Ada yang menyatakan, bahwa yang harus dipersoalkan bukan objeknya, tapi pikiran
manusia itu yang kotor. “Jangan salahkan gambar-gambar yang telanjang. Tapi,
salahkan pikirannya yang kotor!” ujarnya.
Kata-katanya
semacam itu tampak indah! Tapi untuk menipu!
Ketika
MUI mengeluarkan fatwa yang menyatakan bahwa paham sekularisme, liberalisme,
dan pluaralisme agama adalah bertentangan dengan Islam, maka ada yang langsung
menuduh MUI tidak menghargai kemajemukan bangsa! Begitu juga saat MUI
menegaskan bahwa Ahmadiyah sesat, langsung muncul tudingan MUI merasa benar
sendiri, MUI melampaui kewenangan Tuhan, karena berani menyesatkan manusia.

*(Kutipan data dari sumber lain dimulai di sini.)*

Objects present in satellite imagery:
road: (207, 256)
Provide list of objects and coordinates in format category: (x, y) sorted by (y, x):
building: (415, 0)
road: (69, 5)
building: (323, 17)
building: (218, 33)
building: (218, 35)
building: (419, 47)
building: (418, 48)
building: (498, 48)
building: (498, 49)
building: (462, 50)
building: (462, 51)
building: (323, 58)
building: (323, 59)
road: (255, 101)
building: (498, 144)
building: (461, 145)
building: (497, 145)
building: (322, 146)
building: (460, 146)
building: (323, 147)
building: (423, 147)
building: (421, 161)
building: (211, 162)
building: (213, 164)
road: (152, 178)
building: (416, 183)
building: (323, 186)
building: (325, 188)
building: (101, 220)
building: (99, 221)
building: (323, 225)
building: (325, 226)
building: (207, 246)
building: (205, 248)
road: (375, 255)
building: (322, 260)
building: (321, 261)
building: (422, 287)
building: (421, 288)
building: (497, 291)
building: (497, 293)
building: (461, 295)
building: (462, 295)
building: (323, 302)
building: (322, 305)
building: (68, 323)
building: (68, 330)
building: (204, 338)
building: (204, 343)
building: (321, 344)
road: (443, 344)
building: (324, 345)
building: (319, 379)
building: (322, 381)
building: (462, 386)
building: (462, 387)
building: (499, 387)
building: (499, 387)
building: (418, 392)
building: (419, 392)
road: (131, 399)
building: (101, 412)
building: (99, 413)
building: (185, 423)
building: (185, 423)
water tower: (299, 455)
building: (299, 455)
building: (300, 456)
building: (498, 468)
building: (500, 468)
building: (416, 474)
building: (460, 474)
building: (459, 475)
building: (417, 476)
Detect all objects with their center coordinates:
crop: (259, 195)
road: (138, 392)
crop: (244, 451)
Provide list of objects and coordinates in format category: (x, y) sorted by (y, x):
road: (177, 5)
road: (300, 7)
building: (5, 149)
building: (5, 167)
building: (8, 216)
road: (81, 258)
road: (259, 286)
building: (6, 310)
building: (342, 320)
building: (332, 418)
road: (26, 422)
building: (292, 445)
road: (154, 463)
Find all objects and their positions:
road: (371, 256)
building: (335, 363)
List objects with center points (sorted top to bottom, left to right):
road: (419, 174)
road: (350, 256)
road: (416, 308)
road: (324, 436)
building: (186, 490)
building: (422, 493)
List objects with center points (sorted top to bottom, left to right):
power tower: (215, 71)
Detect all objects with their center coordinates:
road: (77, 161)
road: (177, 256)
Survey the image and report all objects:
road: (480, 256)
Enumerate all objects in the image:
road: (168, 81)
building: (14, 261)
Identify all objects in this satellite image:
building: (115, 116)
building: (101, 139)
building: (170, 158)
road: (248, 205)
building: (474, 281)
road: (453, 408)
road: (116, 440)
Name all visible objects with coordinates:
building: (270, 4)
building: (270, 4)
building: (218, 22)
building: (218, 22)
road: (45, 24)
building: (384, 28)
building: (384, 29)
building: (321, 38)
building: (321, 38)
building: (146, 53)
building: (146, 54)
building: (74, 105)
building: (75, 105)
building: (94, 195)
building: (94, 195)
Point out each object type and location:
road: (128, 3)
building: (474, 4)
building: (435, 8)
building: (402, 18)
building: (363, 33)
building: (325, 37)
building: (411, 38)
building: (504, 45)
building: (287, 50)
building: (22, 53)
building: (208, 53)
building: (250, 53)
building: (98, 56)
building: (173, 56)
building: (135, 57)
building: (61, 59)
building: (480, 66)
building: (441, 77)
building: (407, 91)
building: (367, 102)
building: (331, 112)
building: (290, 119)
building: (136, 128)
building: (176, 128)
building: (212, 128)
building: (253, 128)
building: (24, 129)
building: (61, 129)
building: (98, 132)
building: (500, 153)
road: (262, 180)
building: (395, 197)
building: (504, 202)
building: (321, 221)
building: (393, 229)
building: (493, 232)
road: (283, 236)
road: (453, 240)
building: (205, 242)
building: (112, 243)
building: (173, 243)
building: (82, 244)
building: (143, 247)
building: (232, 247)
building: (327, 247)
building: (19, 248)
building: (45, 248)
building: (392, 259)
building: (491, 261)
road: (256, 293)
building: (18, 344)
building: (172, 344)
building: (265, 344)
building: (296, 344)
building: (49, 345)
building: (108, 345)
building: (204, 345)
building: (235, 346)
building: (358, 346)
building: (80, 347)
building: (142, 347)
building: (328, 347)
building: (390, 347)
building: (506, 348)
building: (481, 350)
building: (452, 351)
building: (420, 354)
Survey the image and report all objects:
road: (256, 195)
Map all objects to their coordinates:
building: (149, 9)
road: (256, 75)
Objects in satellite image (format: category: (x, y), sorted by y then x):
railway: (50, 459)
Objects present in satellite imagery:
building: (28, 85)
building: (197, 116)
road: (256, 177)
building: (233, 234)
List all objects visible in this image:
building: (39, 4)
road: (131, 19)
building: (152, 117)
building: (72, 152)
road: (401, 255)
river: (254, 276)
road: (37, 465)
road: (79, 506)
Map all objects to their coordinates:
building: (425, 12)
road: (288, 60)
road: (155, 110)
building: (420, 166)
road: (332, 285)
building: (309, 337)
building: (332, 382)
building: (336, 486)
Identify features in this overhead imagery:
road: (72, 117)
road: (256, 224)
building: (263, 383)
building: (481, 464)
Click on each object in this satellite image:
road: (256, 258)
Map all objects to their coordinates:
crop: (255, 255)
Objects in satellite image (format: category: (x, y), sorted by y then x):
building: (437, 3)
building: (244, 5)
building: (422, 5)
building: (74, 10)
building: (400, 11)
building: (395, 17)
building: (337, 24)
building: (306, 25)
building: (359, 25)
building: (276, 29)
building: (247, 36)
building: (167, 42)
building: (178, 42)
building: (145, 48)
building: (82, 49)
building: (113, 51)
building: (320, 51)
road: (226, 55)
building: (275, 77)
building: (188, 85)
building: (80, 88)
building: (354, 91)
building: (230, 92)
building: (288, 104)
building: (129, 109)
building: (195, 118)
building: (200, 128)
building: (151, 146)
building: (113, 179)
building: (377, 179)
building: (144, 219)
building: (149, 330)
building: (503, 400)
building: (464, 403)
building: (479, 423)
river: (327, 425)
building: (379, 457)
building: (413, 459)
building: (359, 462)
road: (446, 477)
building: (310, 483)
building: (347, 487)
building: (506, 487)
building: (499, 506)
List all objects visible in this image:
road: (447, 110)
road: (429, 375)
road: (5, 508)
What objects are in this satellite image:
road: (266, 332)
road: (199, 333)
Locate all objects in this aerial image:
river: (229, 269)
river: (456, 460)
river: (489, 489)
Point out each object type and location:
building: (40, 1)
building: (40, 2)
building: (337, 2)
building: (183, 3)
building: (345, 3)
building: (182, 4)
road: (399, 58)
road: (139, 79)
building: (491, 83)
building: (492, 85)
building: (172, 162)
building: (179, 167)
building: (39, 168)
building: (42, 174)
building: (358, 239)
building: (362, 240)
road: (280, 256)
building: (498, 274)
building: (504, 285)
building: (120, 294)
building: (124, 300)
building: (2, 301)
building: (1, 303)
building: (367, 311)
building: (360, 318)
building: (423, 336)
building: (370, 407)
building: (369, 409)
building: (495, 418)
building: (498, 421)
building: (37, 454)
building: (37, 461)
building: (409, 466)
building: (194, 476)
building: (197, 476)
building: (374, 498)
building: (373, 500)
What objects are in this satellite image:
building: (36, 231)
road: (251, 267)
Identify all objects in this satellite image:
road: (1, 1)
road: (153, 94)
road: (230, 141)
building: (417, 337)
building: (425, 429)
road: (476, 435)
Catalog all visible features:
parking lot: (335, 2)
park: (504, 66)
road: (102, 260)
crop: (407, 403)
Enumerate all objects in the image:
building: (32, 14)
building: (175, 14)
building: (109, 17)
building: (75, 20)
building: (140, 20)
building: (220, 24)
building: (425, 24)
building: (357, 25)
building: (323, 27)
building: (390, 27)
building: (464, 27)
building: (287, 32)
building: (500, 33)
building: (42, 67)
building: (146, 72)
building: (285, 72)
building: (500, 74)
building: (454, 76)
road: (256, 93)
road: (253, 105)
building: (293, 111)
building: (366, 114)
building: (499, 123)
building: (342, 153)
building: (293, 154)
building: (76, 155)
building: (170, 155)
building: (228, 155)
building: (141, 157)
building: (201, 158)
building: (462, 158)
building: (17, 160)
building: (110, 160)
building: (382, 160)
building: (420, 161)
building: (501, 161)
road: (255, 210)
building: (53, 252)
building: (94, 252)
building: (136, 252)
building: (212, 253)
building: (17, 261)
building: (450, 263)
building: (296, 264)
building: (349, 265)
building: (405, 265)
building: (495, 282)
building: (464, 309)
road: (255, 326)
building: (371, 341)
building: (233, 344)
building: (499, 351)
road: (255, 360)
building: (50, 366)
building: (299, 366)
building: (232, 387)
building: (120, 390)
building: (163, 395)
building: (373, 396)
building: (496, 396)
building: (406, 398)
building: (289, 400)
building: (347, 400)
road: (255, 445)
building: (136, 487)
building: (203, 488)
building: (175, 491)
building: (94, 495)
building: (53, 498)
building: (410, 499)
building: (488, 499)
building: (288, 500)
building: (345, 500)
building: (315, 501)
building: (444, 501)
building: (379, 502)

Padahal, katanya, yang berhak menyatakan sesat atau tidaknya seseorang adalah
Tuhan dan bukan manusia.
Banyak
sekali kata-kata indah dengan tujuan untuk menipu manusia!
Tahun
2008, Yayasan Wakaf Paramadina menerbitkan edisi kedua buku karya Farag Fouda
berjudul Kebenaran yang Hilang: Sisi Kelam Praktik Politik dan Kekuasaan dalam
Sejarah Kaum Muslimin. Judul aslinya adalah al-Haqidah al-Ghaibah. Simaklah,
judul buku ini sangat indah: “Kebenaran Yang Hilang!” Jadi, seolah-olah, selama
ini, umat Islam telah kehilangan satu kebenaran, yang kemudian diungkap oleh
Farag Fouda, seorang tokoh liberal dari Mesir.
Tapi,
jika ditelaah dengan cermat, yang dimaksud sebagai “kebenaran” oleh Farag Fouda
adalah sederet fakta palsu tentang para sahabat Nabi Muhammad SAW. Salah satu
sahabat Nabi yang digambarkan begitu buruk dalam buku ini adalah Usman bin
Affan RDL. Sampai-sampai, dalam salah satu kolomnya di Majalah TEMPO yang
dijadikan epilog buku ini, Goenawan Mohammad menulis:
“Mereka
tak sekadar membunuh Usman. Menurut sejarawan al-Thabari, jenazahnya terpaksa
“bertahan dua malam karena tidak dapat dikuburkan.” Ketika mayat itu
disemayamkan, tak ada orang yang menyalatinya. Jasad orangtua berumur 83 tahun
itu bahkan diludahi dan salah satu persendiannya dipatahkan. Karena tak dapat
dikuburkan di pemakaman Islam, khalifah ke-3 itu dimakamkan di Hisy Kaukab,
wilayah pekuburan Yahudi. Tak diketahui dengan pasti mengapa semua kekejian itu
terjadi kepada seorang yang oleh Nabi sendiri telah dijamin akan masuk surga.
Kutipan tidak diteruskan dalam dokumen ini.